### EXERCISE OBJECTIVE
Copy the records below exactly, starting at the line that contains "35: (573, 124, 2.00)" and ending at the line that contains "42: (475, 424, 1.87)"; leave out any pictures.
- - - - - - -
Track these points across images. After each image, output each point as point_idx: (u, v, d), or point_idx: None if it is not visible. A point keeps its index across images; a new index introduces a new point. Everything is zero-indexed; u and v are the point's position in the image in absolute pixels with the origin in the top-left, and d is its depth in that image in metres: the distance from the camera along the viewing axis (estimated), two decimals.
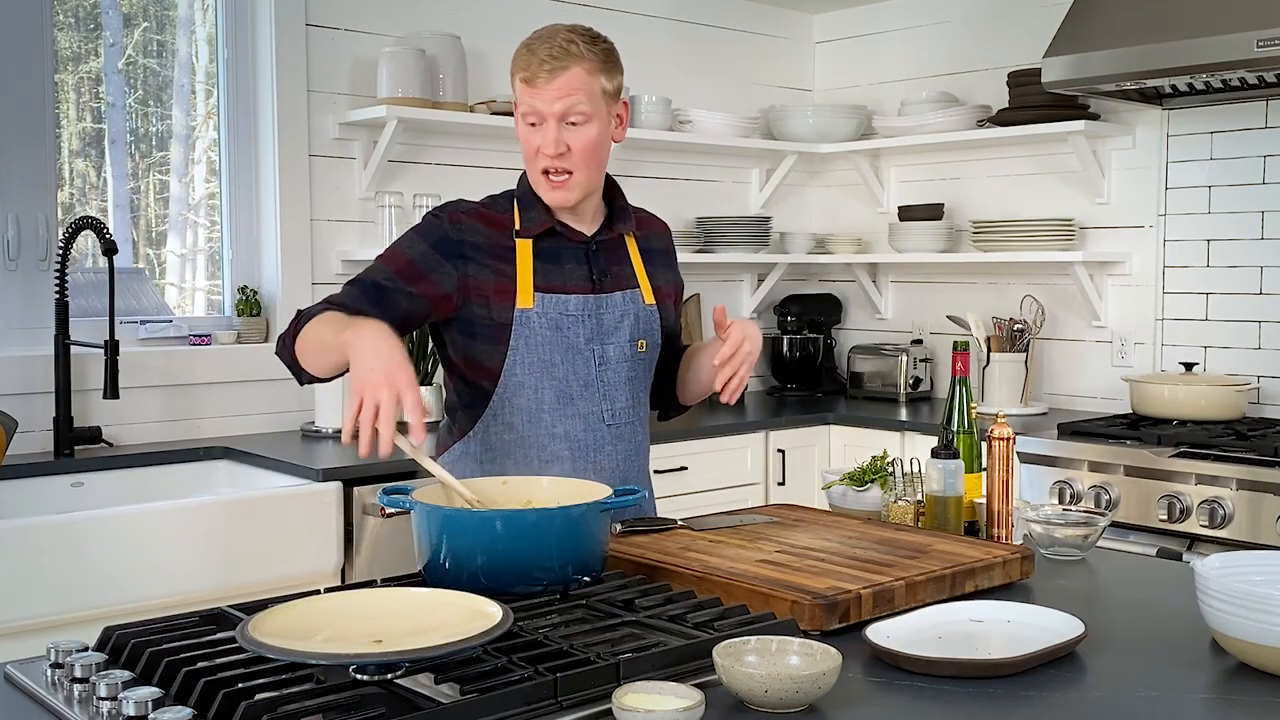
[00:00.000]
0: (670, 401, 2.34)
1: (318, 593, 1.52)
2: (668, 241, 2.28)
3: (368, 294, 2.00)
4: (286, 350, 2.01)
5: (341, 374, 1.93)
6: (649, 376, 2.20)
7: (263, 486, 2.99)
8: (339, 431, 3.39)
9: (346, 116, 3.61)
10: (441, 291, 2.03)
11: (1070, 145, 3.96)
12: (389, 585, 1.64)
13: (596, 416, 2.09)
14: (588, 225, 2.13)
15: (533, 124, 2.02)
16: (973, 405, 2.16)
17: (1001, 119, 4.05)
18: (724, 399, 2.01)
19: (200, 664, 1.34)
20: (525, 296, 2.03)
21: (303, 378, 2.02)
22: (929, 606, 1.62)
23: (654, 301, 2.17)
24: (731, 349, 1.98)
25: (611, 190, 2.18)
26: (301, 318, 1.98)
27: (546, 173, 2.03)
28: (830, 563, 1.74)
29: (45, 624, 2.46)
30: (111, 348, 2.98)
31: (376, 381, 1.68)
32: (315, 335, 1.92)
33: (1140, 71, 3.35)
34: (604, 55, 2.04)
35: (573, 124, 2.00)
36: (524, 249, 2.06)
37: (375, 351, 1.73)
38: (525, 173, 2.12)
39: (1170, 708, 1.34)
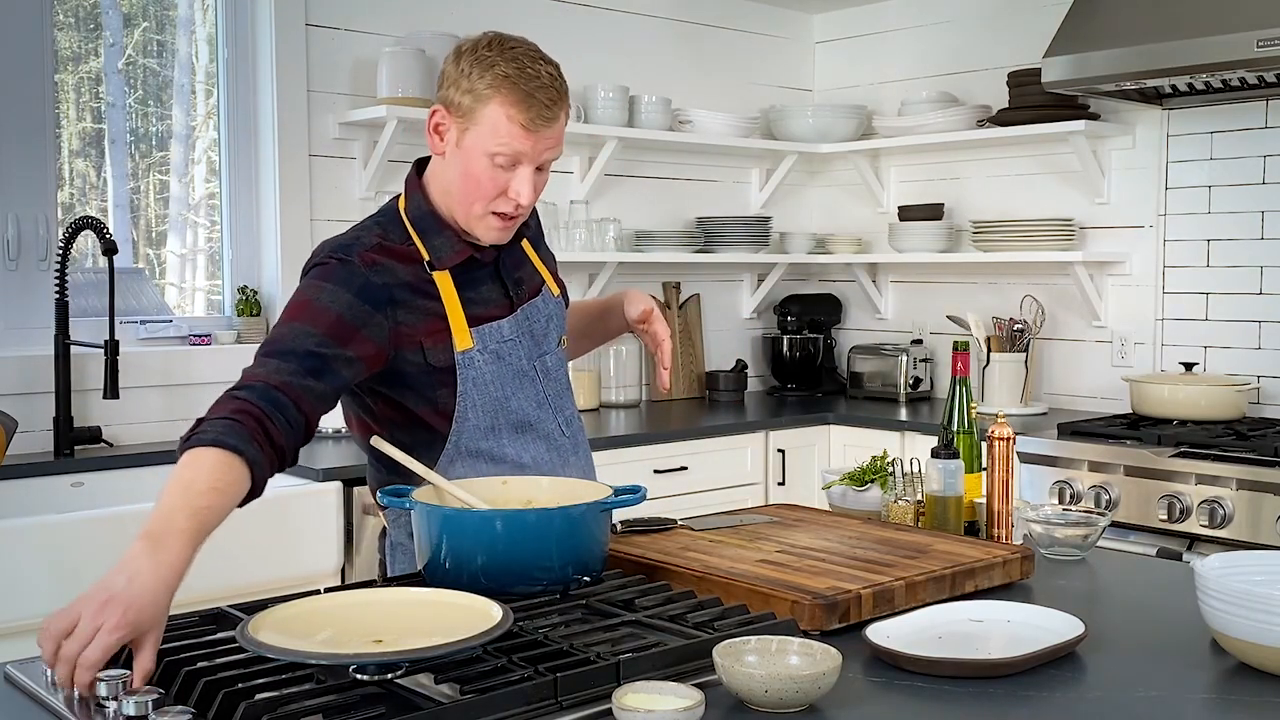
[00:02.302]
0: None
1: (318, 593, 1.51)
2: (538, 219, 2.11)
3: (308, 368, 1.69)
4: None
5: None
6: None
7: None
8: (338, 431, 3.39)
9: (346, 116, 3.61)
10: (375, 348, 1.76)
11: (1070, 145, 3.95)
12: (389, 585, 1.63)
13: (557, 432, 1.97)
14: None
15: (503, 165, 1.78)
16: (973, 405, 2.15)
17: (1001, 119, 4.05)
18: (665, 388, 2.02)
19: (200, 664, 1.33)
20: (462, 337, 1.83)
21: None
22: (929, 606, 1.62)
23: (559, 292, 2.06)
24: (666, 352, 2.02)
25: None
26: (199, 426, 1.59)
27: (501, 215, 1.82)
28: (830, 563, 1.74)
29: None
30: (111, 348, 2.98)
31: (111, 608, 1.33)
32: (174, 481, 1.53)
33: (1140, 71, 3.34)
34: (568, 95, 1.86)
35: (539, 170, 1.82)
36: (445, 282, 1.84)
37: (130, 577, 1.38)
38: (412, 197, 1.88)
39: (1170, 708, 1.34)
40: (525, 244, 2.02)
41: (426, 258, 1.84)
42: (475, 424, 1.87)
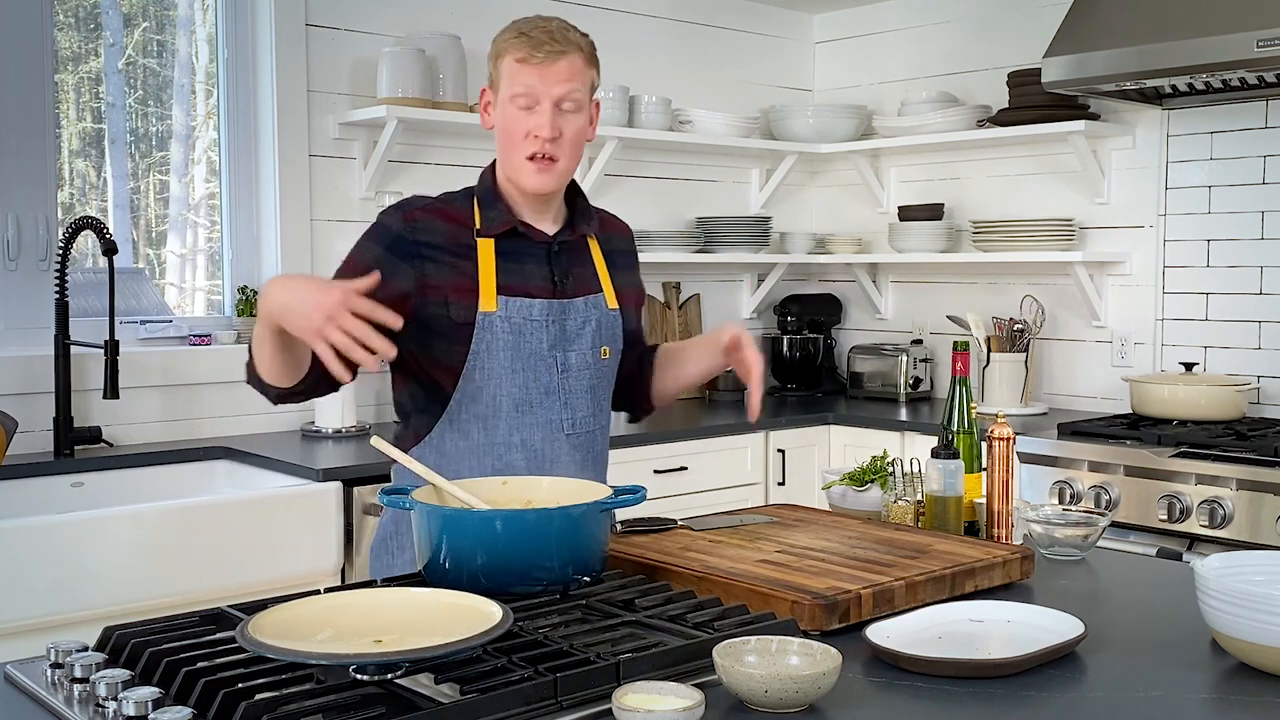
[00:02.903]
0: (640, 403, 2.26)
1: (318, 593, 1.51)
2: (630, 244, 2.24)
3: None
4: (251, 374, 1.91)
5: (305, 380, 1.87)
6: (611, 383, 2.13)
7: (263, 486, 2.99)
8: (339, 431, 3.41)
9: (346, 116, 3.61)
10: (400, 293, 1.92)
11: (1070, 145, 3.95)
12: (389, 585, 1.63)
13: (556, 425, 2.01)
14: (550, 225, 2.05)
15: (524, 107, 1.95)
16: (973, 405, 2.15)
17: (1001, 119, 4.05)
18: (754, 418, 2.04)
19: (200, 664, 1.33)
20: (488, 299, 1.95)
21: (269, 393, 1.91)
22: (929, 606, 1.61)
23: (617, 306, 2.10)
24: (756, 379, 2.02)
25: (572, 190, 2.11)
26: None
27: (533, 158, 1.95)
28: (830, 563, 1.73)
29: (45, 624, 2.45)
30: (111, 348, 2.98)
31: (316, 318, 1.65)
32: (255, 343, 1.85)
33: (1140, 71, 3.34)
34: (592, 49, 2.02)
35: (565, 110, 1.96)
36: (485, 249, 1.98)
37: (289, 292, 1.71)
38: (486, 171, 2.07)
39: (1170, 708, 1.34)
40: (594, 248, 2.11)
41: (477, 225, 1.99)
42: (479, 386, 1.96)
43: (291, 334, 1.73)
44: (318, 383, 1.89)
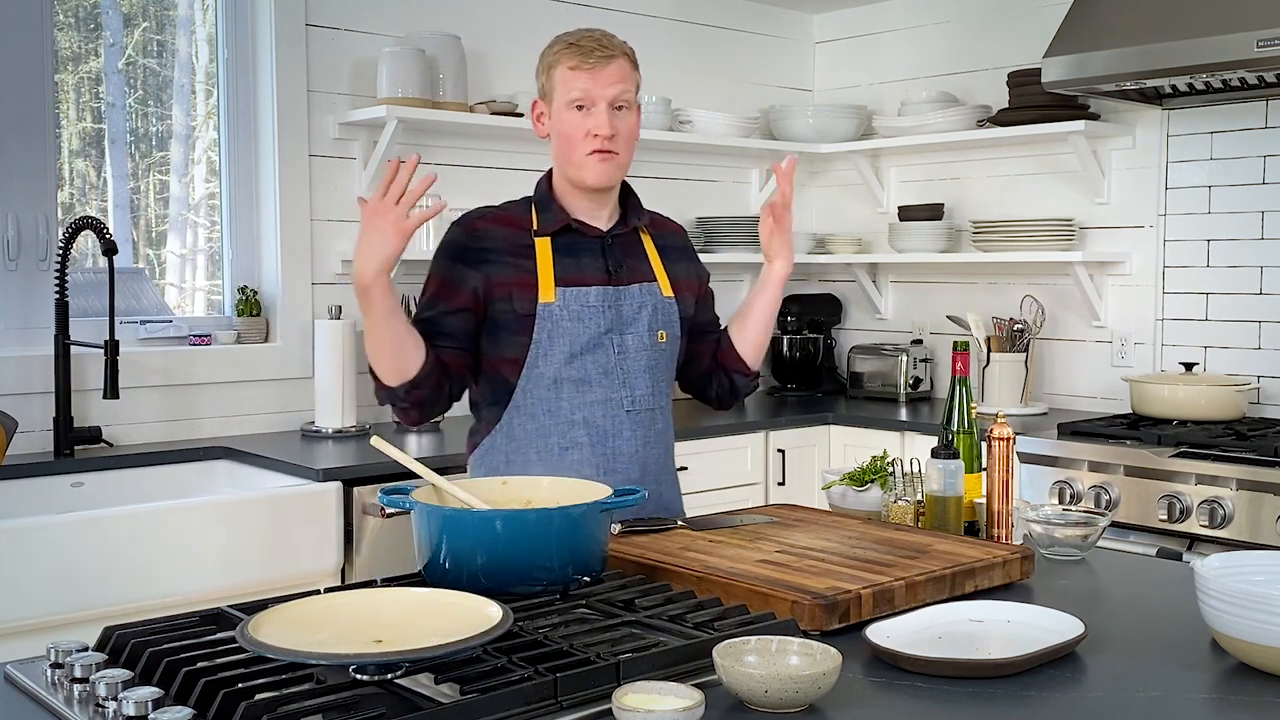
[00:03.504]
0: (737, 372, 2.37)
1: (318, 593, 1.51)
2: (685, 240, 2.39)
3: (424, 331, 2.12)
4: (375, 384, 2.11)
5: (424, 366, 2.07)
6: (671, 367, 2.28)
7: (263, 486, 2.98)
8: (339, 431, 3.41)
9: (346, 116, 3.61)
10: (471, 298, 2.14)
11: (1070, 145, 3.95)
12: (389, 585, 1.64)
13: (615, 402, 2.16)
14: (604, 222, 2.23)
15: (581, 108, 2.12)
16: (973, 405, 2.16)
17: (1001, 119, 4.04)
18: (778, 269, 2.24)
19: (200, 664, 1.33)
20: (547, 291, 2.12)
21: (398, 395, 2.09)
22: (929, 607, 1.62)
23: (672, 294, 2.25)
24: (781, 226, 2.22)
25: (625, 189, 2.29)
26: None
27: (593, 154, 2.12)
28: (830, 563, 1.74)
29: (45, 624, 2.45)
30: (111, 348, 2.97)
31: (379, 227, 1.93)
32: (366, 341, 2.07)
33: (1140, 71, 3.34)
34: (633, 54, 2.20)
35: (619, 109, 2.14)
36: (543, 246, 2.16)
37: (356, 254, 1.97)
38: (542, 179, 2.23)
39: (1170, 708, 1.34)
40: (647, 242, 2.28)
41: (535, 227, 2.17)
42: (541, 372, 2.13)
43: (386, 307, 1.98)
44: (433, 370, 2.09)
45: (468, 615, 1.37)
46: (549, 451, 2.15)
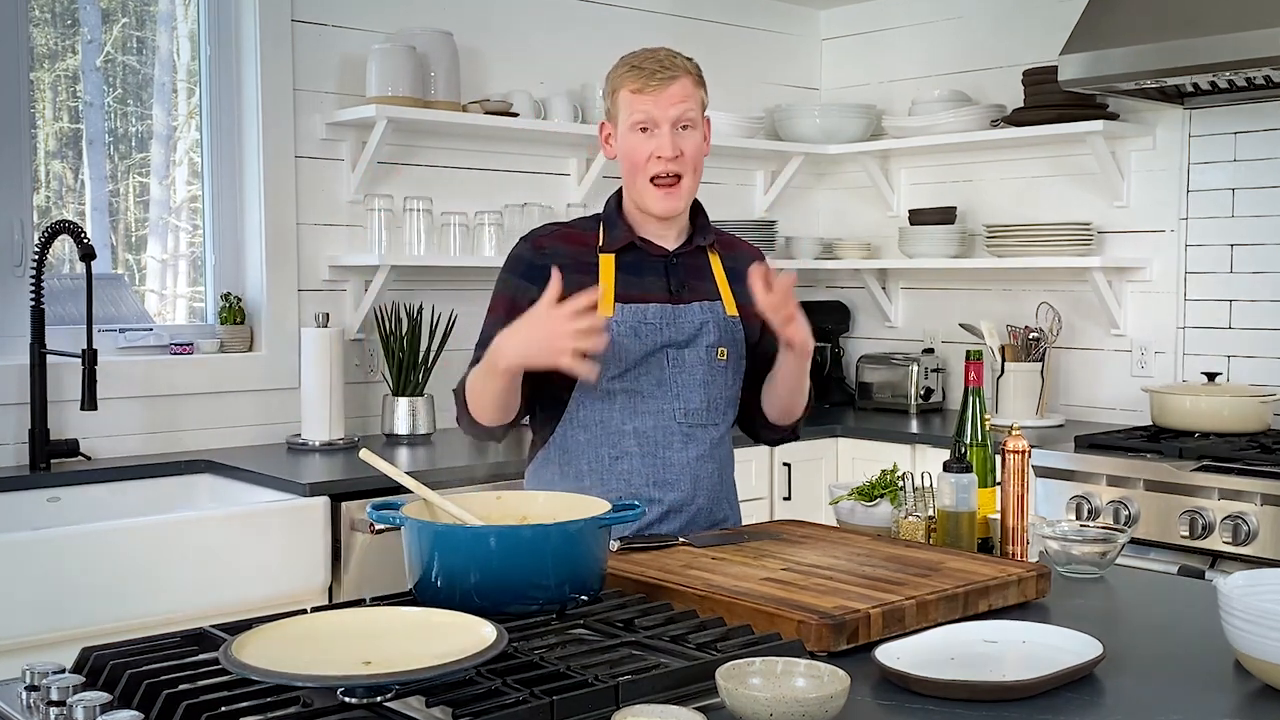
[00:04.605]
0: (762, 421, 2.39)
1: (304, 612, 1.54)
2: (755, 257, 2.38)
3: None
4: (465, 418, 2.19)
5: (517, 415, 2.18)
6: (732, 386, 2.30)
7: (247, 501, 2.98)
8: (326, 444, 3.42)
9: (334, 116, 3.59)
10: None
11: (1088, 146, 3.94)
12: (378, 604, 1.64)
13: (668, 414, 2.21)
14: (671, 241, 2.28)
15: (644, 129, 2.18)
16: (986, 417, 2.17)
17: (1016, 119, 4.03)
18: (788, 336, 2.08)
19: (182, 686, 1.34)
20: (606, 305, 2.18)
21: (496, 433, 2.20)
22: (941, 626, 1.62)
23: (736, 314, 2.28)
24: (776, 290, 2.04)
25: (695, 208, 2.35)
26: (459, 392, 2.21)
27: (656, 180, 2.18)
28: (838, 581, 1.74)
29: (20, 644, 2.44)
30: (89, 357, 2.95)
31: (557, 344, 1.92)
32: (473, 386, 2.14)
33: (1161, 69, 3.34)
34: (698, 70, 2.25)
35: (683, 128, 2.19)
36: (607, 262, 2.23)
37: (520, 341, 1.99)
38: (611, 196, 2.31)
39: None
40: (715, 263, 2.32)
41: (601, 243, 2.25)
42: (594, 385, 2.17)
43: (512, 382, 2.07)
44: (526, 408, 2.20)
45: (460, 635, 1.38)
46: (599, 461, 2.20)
- - - - - - -
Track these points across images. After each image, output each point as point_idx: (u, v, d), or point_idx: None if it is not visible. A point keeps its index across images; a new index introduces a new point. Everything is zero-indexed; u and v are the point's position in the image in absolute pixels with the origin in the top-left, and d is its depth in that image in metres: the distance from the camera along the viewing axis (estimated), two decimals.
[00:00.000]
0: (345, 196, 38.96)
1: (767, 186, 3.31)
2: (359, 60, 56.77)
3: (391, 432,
- - - - - - -
### WRITTEN ANSWER
35: (573, 124, 2.00)
36: (524, 249, 2.06)
37: (375, 351, 1.73)
38: (525, 173, 2.12)
39: (1170, 708, 1.34)
[00:02.302]
0: None
1: (318, 593, 1.51)
2: (538, 219, 2.11)
3: (308, 368, 1.69)
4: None
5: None
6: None
7: None
8: (338, 431, 3.39)
9: (346, 116, 3.61)
10: (375, 348, 1.76)
11: (1070, 145, 3.95)
12: (389, 585, 1.63)
13: (557, 432, 1.97)
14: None
15: (503, 165, 1.78)
16: (973, 405, 2.15)
17: (1001, 119, 4.05)
18: (665, 388, 2.02)
19: (200, 664, 1.33)
20: (462, 337, 1.83)
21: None
22: (929, 606, 1.62)
23: (559, 292, 2.06)
24: (666, 352, 2.02)
25: None
26: (199, 426, 1.59)
27: (501, 215, 1.82)
28: (830, 563, 1.74)
29: None
30: (111, 348, 2.98)
31: (111, 608, 1.33)
32: (174, 481, 1.53)
33: (1140, 71, 3.34)
34: (568, 95, 1.86)
35: (539, 170, 1.82)
36: (445, 282, 1.84)
37: (130, 577, 1.38)
38: (412, 197, 1.88)
39: (1170, 708, 1.34)
40: (525, 244, 2.02)
41: (426, 258, 1.84)
42: (475, 424, 1.87)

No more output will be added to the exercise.